I will elaborate further once we actually have a chance to talk, but here are the quick summaries.
Job Description:
My research involves analyzing institutional isomorphism and its influence on contracting-out decisions by local health departments (LHDs). I have multiple datasets that need to be cleaned, merged, and prepared for statistical analysis.
I would be looking for:
Data Cleaning:
Remove duplicates and inconsistencies.
Handle missing data appropriately (e.g., imputation, removal based on criteria).
Standardize variable names and formats across datasets.
Possibly collecting the data for me if there is any missing from data files I have.
Data Merging:
Combine datasets from multiple sources (e.g., 2016 and 2019 NACCHO Profile Studies, socioeconomic data).

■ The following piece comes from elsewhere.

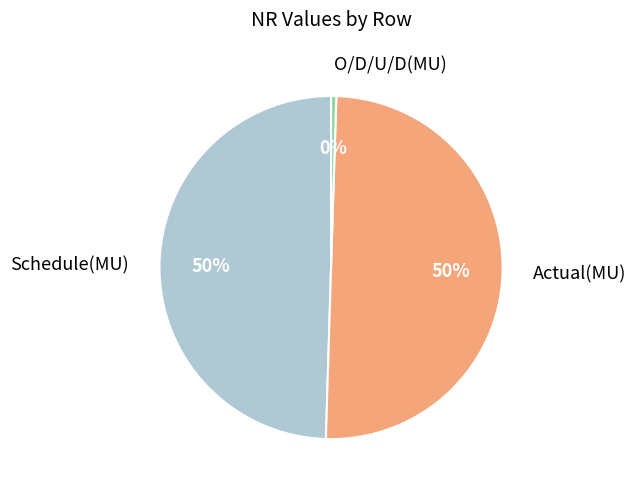

What percentage is the Actual(MU) slice, to the nearest percent?

50%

Use shared identifiers (e.g., zip codes, county names) to match data accurately.
Resolve mismatched or ambiguous records during the merging process.
Variable Development:
Create new variables based on specific instructions, including:
Dependent Variable: Percentage of public health services contracted out.

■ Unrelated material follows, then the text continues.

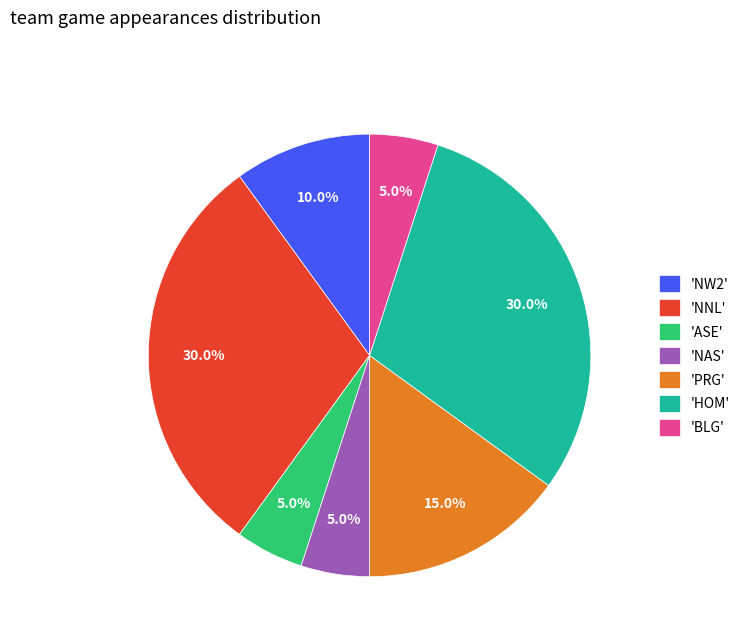

Is there a majority slice in this chart?

No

Independent Variables: Mimetic, coercive, and normative isomorphism measures.
Control Variables: Population characteristics (e.g., % 65+, % non-white, median income), geographic classification (urban, suburban, rural), and jurisdiction type (city, county, multicounty).
Generate interaction terms for independent variables as specified (e.g., mimetic × coercive).
Validation and Documentation:
Verify the accuracy of merged datasets and developed variables.
Provide clear documentation of the steps taken, including:
Data cleaning rules.
Merging logic.
Calculation methods for new variables.
Statistical Preparation:
Ensure the final dataset is ready for statistical analysis (e.g., in SPSS, R, or Python format).
Check for issues like normality, outliers, and multicollinearity (optional but appreciated).
Deliverables:
Cleaned and merged Master Data File.
Documentation detailing the cleaning, merging, and development processes.
Any intermediate files or scripts used during the process.
Qualifications:
Expertise in data cleaning, merging, and variable development.
Experience with academic research datasets (public health, social sciences, etc.).
Proficiency in statistical software (e.g., Python, R, SPSS, or Stata).
Strong communication skills for documenting processes.